[Data excerpt]

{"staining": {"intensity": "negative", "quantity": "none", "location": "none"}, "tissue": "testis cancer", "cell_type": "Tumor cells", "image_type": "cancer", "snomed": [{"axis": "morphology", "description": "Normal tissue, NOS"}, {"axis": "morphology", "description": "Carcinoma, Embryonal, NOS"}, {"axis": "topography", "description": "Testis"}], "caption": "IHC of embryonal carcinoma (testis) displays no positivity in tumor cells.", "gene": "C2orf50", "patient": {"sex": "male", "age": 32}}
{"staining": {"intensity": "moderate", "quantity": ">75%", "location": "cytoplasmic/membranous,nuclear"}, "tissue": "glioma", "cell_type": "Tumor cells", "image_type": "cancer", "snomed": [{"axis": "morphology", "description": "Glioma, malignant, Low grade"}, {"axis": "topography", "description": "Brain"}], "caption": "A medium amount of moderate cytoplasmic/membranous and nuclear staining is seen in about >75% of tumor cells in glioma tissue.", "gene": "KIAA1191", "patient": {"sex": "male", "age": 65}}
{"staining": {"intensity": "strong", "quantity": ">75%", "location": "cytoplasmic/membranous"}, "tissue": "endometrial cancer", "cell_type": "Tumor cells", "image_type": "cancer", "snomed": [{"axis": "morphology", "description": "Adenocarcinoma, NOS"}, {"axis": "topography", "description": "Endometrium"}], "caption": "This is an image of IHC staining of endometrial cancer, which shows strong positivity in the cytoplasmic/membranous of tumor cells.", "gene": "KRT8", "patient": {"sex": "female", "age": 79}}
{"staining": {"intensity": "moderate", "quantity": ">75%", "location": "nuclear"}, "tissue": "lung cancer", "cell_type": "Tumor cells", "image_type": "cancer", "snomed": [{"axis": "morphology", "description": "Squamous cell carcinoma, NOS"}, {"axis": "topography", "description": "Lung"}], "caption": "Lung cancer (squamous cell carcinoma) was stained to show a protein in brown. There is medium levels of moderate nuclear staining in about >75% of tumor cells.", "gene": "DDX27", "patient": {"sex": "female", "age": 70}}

[/Data excerpt]

## Work item:
Exact reproduction of all the material is needed.

## Task response:
{"staining": {"intensity": "negative", "quantity": "none", "location": "none"}, "tissue": "testis cancer", "cell_type": "Tumor cells", "image_type": "cancer", "snomed": [{"axis": "morphology", "description": "Normal tissue, NOS"}, {"axis": "morphology", "description": "Carcinoma, Embryonal, NOS"}, {"axis": "topography", "description": "Testis"}], "caption": "IHC of embryonal carcinoma (testis) displays no positivity in tumor cells.", "gene": "C2orf50", "patient": {"sex": "male", "age": 32}}
{"staining": {"intensity": "moderate", "quantity": ">75%", "location": "cytoplasmic/membranous,nuclear"}, "tissue": "glioma", "cell_type": "Tumor cells", "image_type": "cancer", "snomed": [{"axis": "morphology", "description": "Glioma, malignant, Low grade"}, {"axis": "topography", "description": "Brain"}], "caption": "A medium amount of moderate cytoplasmic/membranous and nuclear staining is seen in about >75% of tumor cells in glioma tissue.", "gene": "KIAA1191", "patient": {"sex": "male", "age": 65}}
{"staining": {"intensity": "strong", "quantity": ">75%", "location": "cytoplasmic/membranous"}, "tissue": "endometrial cancer", "cell_type": "Tumor cells", "image_type": "cancer", "snomed": [{"axis": "morphology", "description": "Adenocarcinoma, NOS"}, {"axis": "topography", "description": "Endometrium"}], "caption": "This is an image of IHC staining of endometrial cancer, which shows strong positivity in the cytoplasmic/membranous of tumor cells.", "gene": "KRT8", "patient": {"sex": "female", "age": 79}}
{"staining": {"intensity": "moderate", "quantity": ">75%", "location": "nuclear"}, "tissue": "lung cancer", "cell_type": "Tumor cells", "image_type": "cancer", "snomed": [{"axis": "morphology", "description": "Squamous cell carcinoma, NOS"}, {"axis": "topography", "description": "Lung"}], "caption": "Lung cancer (squamous cell carcinoma) was stained to show a protein in brown. There is medium levels of moderate nuclear staining in about >75% of tumor cells.", "gene": "DDX27", "patient": {"sex": "female", "age": 70}}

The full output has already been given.